Ganz aktuell bezieht die Popband Stellung zum derzeitigen gesellschaftlichen Klima in Deutschland, das ihrer Analyse nach stark von Angst gezeichnet sei. „Ich will nicht, nicht ins Stadion gehen, weil ich Angst vor Terroristen habe“, erklärt Thorsten. „Freiheit gibt’s nicht geschenkt. Und die Angst spielt gerne dazwischen.“ Das Lied „Angst vor der Angst“ ist mit einem einschüchternden, bedrückenden Beat unterlegt. Doch am Ende stellt sich der Erzähler in dem Lied der „schlimmsten Angst von allen“. Ganz wichtig bei ernsten Themen ist der Band jedoch auch, dass sie „politisch tanzbar“ dargeboten werden.

„Hey Cowboy“ hat Thorsten geschrieben, weil „ein Arschloch“ ihn betrogen habe. „Da hat sich mein musikalisches Leben radikal verändert. Vorher habe ich immer Lieder über Menschen geschrieben, die ich liebe oder verehre“, erzählt er. Sein Racheplan sei aufgegangen. Das Lied über diesen Vorfall sei im Radio gespielt worden. „Egal, wo er ist, er musste das Lied im Baumarkt und an der Käsetheke hören“, erklärt der Singer und Songwriter süffisant.
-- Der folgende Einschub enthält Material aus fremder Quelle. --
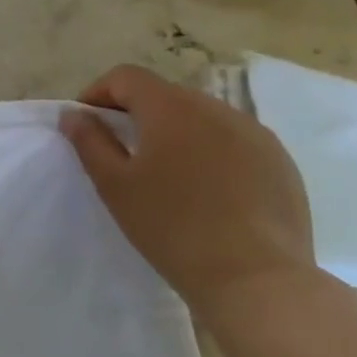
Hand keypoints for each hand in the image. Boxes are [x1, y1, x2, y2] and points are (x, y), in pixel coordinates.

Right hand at [60, 64, 314, 319]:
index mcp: (172, 109)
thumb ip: (89, 141)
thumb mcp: (114, 184)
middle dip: (137, 112)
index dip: (99, 93)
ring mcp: (256, 135)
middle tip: (121, 149)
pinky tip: (206, 189)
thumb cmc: (171, 227)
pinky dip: (210, 150)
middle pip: (165, 94)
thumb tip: (75, 115)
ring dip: (176, 131)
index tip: (87, 123)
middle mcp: (217, 110)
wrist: (256, 279)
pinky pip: (234, 141)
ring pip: (202, 117)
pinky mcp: (281, 163)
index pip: (127, 77)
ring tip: (166, 171)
Die Band Wingenfelder besteht seit 2010. Doch schon vorher haben die beiden Namensgeber als „Fury in the Slaughterhouse“ zusammen Musik gemacht. Zwei Songs aus dieser Zeit, „Won’t Forget These Days“ und „Time to Wonder“, singt das Publikum textsicher mit. „Ich wusste, Göttingen besteht zu 90 Prozent aus Teletubbies“, scherzt Thorsten , als sich die Arme in die Höhe heben und im Takt der Musik schwingen.

Zu ihrem Lied „Revolution“ gibt es eine Eurythmie-Einlage des Schlagzeugers und des E-Pianisten. Mitten im Song springen die beiden auf und tanzen unter dem Gelächter der Zuschauer ein „W“. „Besser ein gut getanztes ‚W‘, als ein schlechtes ‚ingenfelder‘“, kommentiert Kai trocken. 

Wingenfelder spielen und moderieren souverän durch den Abend. Auch mit deutschen Texten gelingt es der Band, das Publikum von sich zu überzeugen.